Mixed, But Generally Positive News From the Apparel Sector
Happy Socks announced it's expanding into 20 new stores and selling 20 million socks per year (note: I am a proud customer)! Meanwhile, Land's End reported its best quarterly performance in 3 years and announced it will be opening 40-60 new stores over the next 5 years. Duluth Trading company wants to double it's 15 store presence this year and add 15 more per year for the next 5 years. Both of these are interesting data points in apparel, which has been one of the hardest hit categories of brick-and-mortar retail. That said, Deutsche Bank sent department store stocks plummeting saying they were overvalued with limited upside.
On the heels of closing 100 stores, Foot Locker's CEO told journalists who hopped on the "Retail Apocalypse" train that they were dead wrong. They are also opening up 40 new ones and moving to better in-store experiences with sneaker cleaning, barber shops and local collaboration. We of course said that the 100 store closure was never about a Retail Apocalypse - sneakers as an industry grew 12% last year - but about the lack of these very experiences. We think they still need to do more, centered around sports media and aspirational excitement.
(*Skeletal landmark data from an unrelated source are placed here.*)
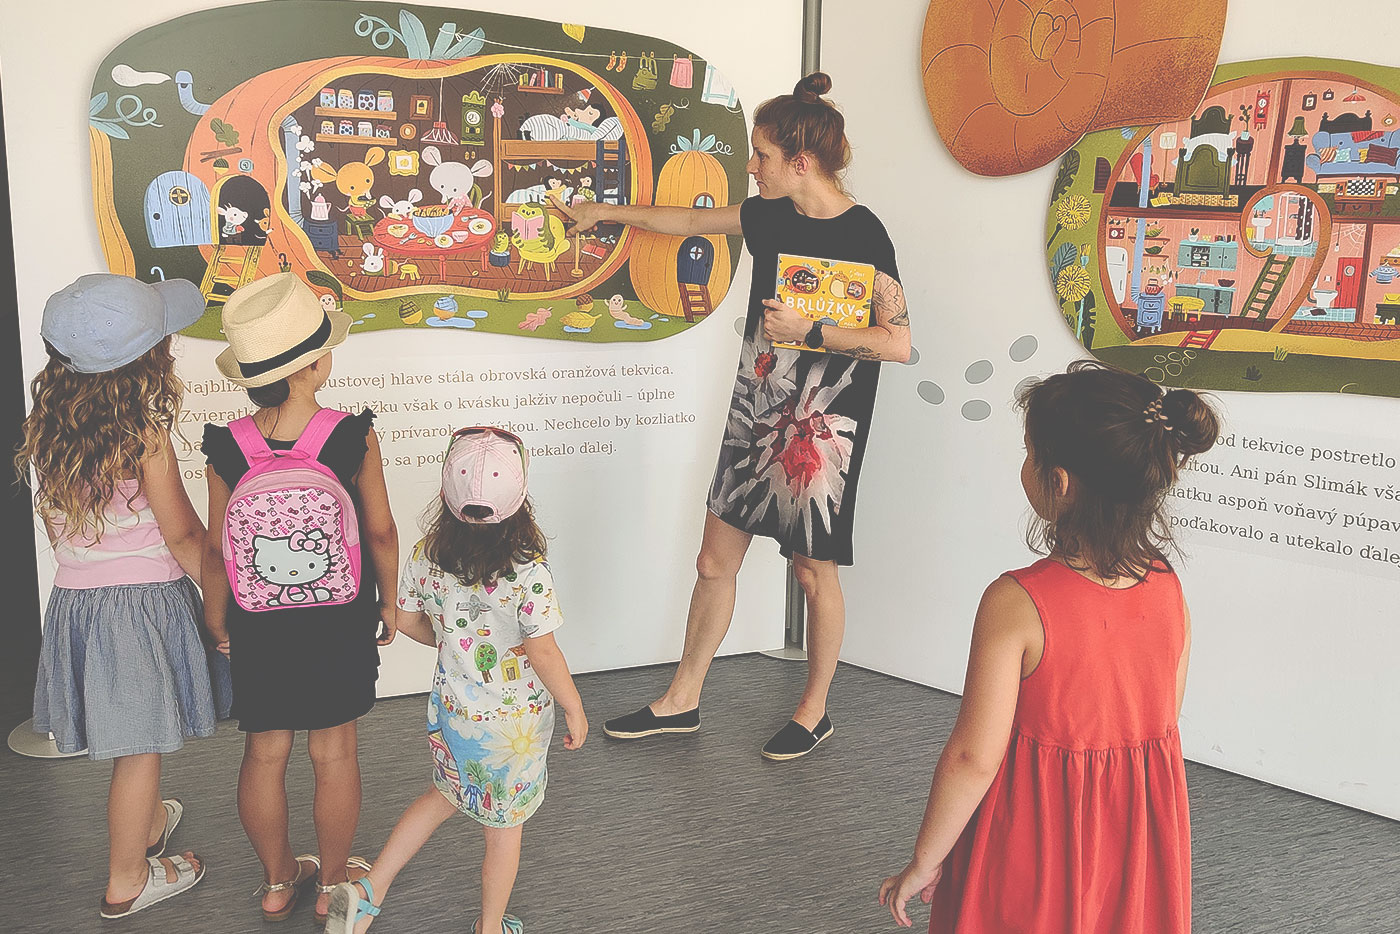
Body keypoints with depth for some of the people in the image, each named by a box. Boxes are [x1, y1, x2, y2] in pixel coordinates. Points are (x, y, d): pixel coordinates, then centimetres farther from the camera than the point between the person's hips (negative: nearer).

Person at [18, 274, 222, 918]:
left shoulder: (45, 427, 1)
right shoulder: (145, 435, -18)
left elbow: (56, 525, 11)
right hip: (145, 601, -6)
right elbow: (182, 536, -13)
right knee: (139, 748, 9)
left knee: (130, 740, 25)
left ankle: (145, 824, 46)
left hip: (75, 596, 6)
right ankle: (126, 883, 22)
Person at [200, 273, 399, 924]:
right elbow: (381, 533, -9)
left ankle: (277, 882, 34)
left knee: (265, 752, 17)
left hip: (257, 625, 1)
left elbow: (215, 549, -5)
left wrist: (216, 619, 12)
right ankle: (332, 883, 29)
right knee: (334, 750, 14)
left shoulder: (225, 449, -14)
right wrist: (389, 601, 7)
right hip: (341, 621, -1)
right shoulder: (353, 437, -18)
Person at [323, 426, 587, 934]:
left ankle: (368, 891, 29)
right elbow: (543, 652, -22)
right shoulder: (529, 571, -26)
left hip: (452, 710, 5)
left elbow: (405, 620, 2)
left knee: (446, 794, 30)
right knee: (504, 827, 16)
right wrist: (575, 710, -8)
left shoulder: (425, 556, -12)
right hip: (513, 722, -4)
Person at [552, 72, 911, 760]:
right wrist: (605, 212, 29)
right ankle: (681, 701, 24)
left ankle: (814, 710, 26)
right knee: (715, 560, 11)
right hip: (755, 411, 7)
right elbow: (691, 221, 22)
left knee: (813, 570, 6)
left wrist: (810, 333, -20)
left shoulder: (862, 235, -14)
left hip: (821, 426, -7)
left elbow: (897, 342, -16)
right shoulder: (770, 216, 6)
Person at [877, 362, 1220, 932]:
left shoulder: (1015, 605, -26)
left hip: (1034, 845, -4)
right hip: (1139, 838, 5)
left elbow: (973, 760, -22)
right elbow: (1164, 716, 4)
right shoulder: (1168, 590, -9)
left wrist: (924, 862, -9)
Smart Sound Bites for the Retail Water Cooler
- Amazon is forecasted by some to take 10% of the entire retail market by 2020 or is it actually 2%. Depends whether you count their 50% of marketplace sales and other factors.
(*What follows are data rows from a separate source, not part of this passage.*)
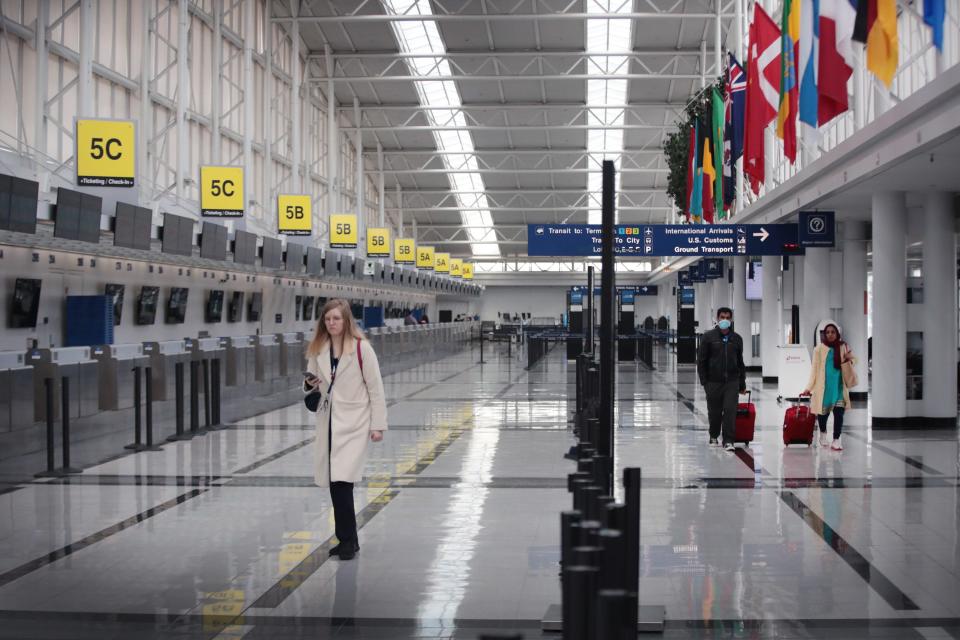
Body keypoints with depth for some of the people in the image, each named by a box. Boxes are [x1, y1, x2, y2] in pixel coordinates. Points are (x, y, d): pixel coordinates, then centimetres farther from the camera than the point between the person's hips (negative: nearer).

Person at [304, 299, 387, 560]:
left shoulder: (361, 348, -9)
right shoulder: (318, 349, 6)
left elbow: (375, 388, -6)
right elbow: (312, 384, 17)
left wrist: (378, 425, -7)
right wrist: (309, 384, -8)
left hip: (354, 423, -5)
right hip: (328, 422, 5)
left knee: (342, 481, -14)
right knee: (334, 483, 7)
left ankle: (348, 540, 0)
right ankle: (346, 539, 20)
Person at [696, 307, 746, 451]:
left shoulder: (737, 339, 8)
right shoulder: (708, 337, -1)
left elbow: (740, 362, 14)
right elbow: (701, 361, -1)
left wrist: (742, 384, 13)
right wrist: (704, 382, -7)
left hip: (732, 382, 1)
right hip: (713, 382, -1)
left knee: (730, 410, -8)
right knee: (714, 412, 8)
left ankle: (728, 441, -4)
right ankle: (714, 436, 29)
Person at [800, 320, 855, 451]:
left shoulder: (843, 347, 4)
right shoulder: (819, 349, -4)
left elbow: (854, 359, 17)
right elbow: (814, 369, -3)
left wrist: (851, 361, -8)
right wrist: (809, 387, -6)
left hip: (839, 385, 1)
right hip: (823, 385, -1)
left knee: (839, 413, -8)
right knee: (823, 412, 10)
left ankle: (836, 440, -1)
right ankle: (823, 434, 38)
- Naysayers for the Kohl's and Amazon partnership are second guessing themselves as Kohl's reports an 8.6% increase in store traffic for Amazon pilot stores, half of them new customers. Now they are looking to expand as Amazon eyes what a retail network could look like.
- In what might be the ultimate validation of the need to open brick-and-mortar retail to scale your business, Shopify, the eCommerce software platform company, announced it is opening its first store to help business owners manage their brick-and-mortar and eCommerce infrastructure. Oh, the irony.
- Will "Click and Mortar" transformation reshape what it means to be a retail sales associate? Must they be online ambassadors and influencers for your brand? No, but the most valuable will be.
- Walmart is investing heavily into experience in the beauty aisles with "Beauty-tainment" with in-store consultations. Will Walmart go full experiential? Probably not, but they clearly have Sephora-envy. Walmart continues to court millennials rolling out Harry's razors to 2,200 stores.
- Fred's did a massive 180. After the failed Walgreens and Rite Aid merger, which would have had Fred's assuming over 800 new pharmacies, they are now selling their pharmacy business completely to focus on private label products and its closeout business.
- Office Depot is struggling with its transition to business services. Although revenue is up, quarterly profits plunged 65%. Overall, there is a lot of positive data from a company trying to reinvent itself in a category being cannibalized by eCommerce. The services angle is interesting and I think will be successful if executed well.